Es versteht sich von selbst, dass Spitteler im freundschaftlichen Gespräch – aber unvorsichtigerweise nicht testamentarisch hieb- und stichfest – Fränkel mandatiert hat, nach seinem Tod die Biografie und die massgebliche Ausgabe seiner Werke zu besorgen. Warum es heute eine Spitteler-Biografie von Werner Stauffacher (1973) und eine zehnbändige Spitteler-Werkausgabe von Gottfried Bohnenblust, Wilhelm Altweg und Robert Faesi (1945-1958) gibt, ist eine Geschichte, die sich lesen würde wie ein Krimi mit dem Titel: «Bundesrat Etters Anti-Fränkel-Komplott».
Fränkel als Lehrer und Freund
Neben Antisemitismus und Chauvinismus erschwert eine Behinderung Jonas Fränkels berufliches Fortkommen: Seit seinem fünfzehnten Lebensjahr ist er stark hörbehindert und kann sich in späteren Jahren nur dank eines Hörapparats mündlich verständigen. «Er war voll Misstrauen. Weil er gehörlos war», schreibt der Schriftsteller Rudolf Jakob Humm in seinem Nachruf. Dass Fränkel bei Angriffen wegen dieses Misstrauens verschiedentlich schroffer reagiert hat als nötig, hat ihm sicher auch geschadet.

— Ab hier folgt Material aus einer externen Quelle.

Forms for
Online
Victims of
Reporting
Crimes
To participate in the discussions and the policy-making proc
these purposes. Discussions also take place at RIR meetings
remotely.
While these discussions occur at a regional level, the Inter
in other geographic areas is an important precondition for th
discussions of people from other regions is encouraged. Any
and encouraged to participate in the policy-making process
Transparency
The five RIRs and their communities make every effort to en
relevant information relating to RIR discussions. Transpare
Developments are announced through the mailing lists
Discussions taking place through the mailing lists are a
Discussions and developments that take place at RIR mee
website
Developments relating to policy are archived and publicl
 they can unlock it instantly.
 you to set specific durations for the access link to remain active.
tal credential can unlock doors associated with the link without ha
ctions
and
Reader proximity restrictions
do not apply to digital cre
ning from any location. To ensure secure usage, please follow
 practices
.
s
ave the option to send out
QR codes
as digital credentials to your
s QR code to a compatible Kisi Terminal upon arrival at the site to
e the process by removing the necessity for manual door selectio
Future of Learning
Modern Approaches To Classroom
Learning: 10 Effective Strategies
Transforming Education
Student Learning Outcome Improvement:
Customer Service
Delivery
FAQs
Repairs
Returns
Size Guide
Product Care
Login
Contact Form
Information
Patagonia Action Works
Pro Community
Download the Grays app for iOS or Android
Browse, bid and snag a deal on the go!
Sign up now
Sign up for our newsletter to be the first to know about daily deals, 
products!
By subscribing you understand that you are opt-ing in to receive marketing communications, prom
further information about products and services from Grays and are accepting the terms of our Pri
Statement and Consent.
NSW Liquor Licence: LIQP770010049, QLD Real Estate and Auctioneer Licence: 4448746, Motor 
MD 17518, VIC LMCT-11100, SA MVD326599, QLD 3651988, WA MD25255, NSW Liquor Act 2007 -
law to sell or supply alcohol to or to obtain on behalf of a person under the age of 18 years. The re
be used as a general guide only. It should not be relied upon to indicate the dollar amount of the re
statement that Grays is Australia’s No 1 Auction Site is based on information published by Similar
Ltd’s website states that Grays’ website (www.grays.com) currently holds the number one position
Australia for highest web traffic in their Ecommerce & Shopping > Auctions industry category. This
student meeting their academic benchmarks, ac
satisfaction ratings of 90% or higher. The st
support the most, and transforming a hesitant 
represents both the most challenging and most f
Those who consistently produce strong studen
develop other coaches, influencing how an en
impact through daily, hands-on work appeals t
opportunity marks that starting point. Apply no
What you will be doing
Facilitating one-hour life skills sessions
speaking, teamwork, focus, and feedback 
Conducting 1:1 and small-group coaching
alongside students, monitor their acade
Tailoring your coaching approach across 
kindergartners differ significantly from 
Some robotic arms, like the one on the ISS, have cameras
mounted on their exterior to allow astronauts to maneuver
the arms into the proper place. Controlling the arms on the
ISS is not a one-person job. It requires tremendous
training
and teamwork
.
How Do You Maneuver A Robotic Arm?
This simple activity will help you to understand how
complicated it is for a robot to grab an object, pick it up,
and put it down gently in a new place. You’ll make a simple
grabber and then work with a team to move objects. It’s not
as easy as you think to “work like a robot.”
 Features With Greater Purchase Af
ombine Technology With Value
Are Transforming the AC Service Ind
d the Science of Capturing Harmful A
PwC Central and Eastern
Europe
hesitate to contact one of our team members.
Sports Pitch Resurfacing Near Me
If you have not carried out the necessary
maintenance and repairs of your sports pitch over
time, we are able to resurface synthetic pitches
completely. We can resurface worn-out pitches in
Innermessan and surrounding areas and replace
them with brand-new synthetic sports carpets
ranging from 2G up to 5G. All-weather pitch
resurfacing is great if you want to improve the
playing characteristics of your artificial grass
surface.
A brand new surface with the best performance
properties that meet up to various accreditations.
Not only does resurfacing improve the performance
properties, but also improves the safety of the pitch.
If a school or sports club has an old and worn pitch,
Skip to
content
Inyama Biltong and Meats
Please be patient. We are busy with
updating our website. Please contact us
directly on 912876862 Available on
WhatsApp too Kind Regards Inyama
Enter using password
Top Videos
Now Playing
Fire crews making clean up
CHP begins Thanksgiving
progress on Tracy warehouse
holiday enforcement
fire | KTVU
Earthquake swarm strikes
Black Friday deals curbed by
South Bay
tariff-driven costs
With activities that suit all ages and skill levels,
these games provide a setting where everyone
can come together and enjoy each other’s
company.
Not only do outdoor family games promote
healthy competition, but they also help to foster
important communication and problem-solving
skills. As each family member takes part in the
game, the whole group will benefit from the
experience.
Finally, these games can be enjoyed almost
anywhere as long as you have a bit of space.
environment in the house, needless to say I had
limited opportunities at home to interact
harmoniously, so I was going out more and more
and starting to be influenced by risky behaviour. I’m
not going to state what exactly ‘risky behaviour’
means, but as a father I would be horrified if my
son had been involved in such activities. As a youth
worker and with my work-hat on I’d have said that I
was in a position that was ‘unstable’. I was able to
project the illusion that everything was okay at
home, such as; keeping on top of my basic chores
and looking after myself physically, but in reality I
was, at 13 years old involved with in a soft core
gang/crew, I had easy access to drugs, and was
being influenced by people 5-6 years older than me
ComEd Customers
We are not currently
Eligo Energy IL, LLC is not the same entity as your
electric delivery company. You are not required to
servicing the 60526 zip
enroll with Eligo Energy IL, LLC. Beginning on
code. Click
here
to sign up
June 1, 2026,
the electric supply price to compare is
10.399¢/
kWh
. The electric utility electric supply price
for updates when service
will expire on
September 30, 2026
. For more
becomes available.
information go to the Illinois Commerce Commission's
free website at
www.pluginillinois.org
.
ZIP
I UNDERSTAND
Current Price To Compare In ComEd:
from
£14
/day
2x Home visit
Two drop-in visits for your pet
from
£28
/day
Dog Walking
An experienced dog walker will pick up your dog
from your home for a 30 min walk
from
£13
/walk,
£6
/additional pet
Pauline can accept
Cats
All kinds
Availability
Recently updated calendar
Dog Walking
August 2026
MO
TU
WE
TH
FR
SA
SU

Trotz der Behinderung muss Fränkel ein inspirierender Lehrer gewesen sein. «Wer je als Schüler zu Füssen von Jonas Fränkel gesessen hat, vergisst diesen Lehrer nicht», so die NZZ am 15. Juni 1965 in ihrem Nachruf: «Der Student war bei ihm strengstem Zugriff ausgesetzt, durch den in des Schülers Geist die eigenen Kräfte aufgedeckt und angespannt, doch auch die Grenzen des eigenen Vermögens ausgesteckt wurden. Seine Vorlesungen erfolgten in ausgefeilter Sprache, es war ihm eine Gabe des Ausdrucks verliehen, der stets auf die genaueste Benennung zielte, zugleich aber vom Willen zur künstlerischen Formung bestimmt war. Dazu war seine Rede auch im Unterricht gespickt von jener Lust zur Auseinandersetzung, die, ohne je das Ziel der Vermittlung gründlichster Kenntnisse aus den Augen zu verlieren, des Fechtens und des Treffens nicht müde wurde.»
Auf eine weitere hervorragende Eigenschaft seines Vaters weist Salomo Fränkel hin. In einem Brief habe dieser einmal ein sehr treffendes Kompliment erhalten: «Sie sind ein Virtuose der Freundschaft.» Wegen der Distanzen des weit gespannten freundschaftlichen Netzes und der Unmöglichkeit, per Telefon angenehm zu kommunizieren, spielte für Jonas Fränkel auch im freundschaftlichen Verkehr zeitlebens die schriftliche Mitteilung eine grosse Rolle. Allein in den Nachlässen von Spitteler, Loosli und Humm liegen insgesamt um die dreitausend Karten und Briefe von Jonas Fränkel.